08. Jotunheimen National Park
Jotunheimen National Park is a vast mountainous range, including 250 peaks, some of which reach over 2000m towards the heavens. Situated conveniently between Oslo, Bergen and Trondheim, it is a popular spot for holiday makers with a vast offering of winter and summer activities. Northern Europe’s highest mountain range also offers untamed wildlife, surrounded by unspoilt wilderness and breath-taking nature.
Over 300kms of trails are waiting to lead hikers and bikers into areas of unimaginable beauty, while the mountains provide challenging climbs for mountaineers. Professional gear and a climbing guide is required for anyone wishing to scale the highest of the mountains.
For overnight stays, there is an accommodation option to suit every taste. You can camp in absolute solitude, shack up in a basic log cabin, or stay in the height of luxury at one of the boutique hotels.
Hunting and fishing are allowed but permits need to be purchased in advance and there are many rules which are strictly enforced, to ensure the preservation of the beautiful region.
Positioned on the very southern tip of Norway, Kristiansand is an area which is increasingly significant with regard to its historical discoveries.
Kristiansand has always been important militarily and geopolitically; over the centuries it has served as a royal residence, then as a Danish-Norwegian fortress, and later as a garrison town. Even today, Kristiansand is a gateway to and from the European continent, with a regular ferry service to Denmark.
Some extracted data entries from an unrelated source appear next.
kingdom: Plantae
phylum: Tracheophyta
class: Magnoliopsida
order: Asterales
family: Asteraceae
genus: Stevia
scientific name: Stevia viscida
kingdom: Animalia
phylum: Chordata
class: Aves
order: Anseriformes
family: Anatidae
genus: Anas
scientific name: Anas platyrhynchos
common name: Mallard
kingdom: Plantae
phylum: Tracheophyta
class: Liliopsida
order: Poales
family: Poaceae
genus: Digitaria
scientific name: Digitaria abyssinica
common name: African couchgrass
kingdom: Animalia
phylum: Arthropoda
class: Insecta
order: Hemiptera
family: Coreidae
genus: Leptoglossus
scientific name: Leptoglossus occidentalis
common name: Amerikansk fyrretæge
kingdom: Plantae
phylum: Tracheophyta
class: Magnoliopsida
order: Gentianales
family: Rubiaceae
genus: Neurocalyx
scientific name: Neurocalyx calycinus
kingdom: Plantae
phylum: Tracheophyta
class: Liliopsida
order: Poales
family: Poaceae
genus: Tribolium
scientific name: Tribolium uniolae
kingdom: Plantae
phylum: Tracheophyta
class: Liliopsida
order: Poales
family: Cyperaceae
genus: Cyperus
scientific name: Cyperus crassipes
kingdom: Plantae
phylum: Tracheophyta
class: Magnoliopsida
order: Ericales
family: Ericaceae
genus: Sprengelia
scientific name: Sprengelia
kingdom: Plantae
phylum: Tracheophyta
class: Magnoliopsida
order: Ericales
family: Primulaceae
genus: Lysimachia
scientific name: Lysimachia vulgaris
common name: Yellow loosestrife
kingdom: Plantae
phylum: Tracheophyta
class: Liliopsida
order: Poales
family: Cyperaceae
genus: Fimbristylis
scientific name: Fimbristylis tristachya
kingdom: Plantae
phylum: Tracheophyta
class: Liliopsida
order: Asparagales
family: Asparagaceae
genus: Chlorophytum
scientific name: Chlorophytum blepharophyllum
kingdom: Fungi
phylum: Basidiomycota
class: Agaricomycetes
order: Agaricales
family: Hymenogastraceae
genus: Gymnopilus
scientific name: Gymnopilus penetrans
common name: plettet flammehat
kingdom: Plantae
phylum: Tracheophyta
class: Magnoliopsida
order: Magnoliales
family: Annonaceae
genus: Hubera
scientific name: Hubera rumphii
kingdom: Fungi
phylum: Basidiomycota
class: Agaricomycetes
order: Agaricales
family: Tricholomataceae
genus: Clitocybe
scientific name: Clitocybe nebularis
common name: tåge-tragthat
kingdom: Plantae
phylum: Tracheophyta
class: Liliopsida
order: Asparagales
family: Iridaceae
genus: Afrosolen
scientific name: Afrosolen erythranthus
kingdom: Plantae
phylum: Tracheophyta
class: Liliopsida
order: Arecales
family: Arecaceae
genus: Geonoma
Ravnedalen is Kristiansand’s hidden gem; an area of greenery and peaceful immersion in nature where visitors can relax on the lawn, wander amongst the trees and gaze at the swans gliding across the waters of the dam. There is a cafe which serves good food and it is also a popular venue for concerts in the summer.
The Gronningen Lighthouse is located along the coastline a short drive from Kristiansand. It came into service in 1878 and was manned until 1980, after which it became automated. The lighthouse became a heritage building in 1994 and is now open for visitors. For a really unique experience, it is even possible to arrange overnight accommodation at the lighthouse during the summer months.
Longyearbyen is the largest populated area (although it has only 2000 residents) in the Norwegian Svalbard archipelago. Located high in the Norwegian Arctic, it is thought to be the northernmost permanent settlement in the world. The town is the de facto “capital” of the islands, featuring an airport, a school, a shopping center, hotels, restaurants, and more.
Longyearbyen Church is the world’s northernmost church. It is always open and has coffee and cookies for visitors. This is also where you can buy postcards, books and other small items. An interesting item near the church is the 24-Hour Sundial. It is of course one of only a handful in the world that can claim to be a 24hr sundial, due to the 24hr sunshine in the eternal days of summer.
A wide variety of activities including hiking, dog-sledding, kayaking, snowmobile safaris and even coal mining are offered by Svalbard’s many tour companies. Don’t miss the gorgeous blue hues of the Esmarkbreen Glacier, which is across the bay and accessible by a boat trip which takes about 3 hours.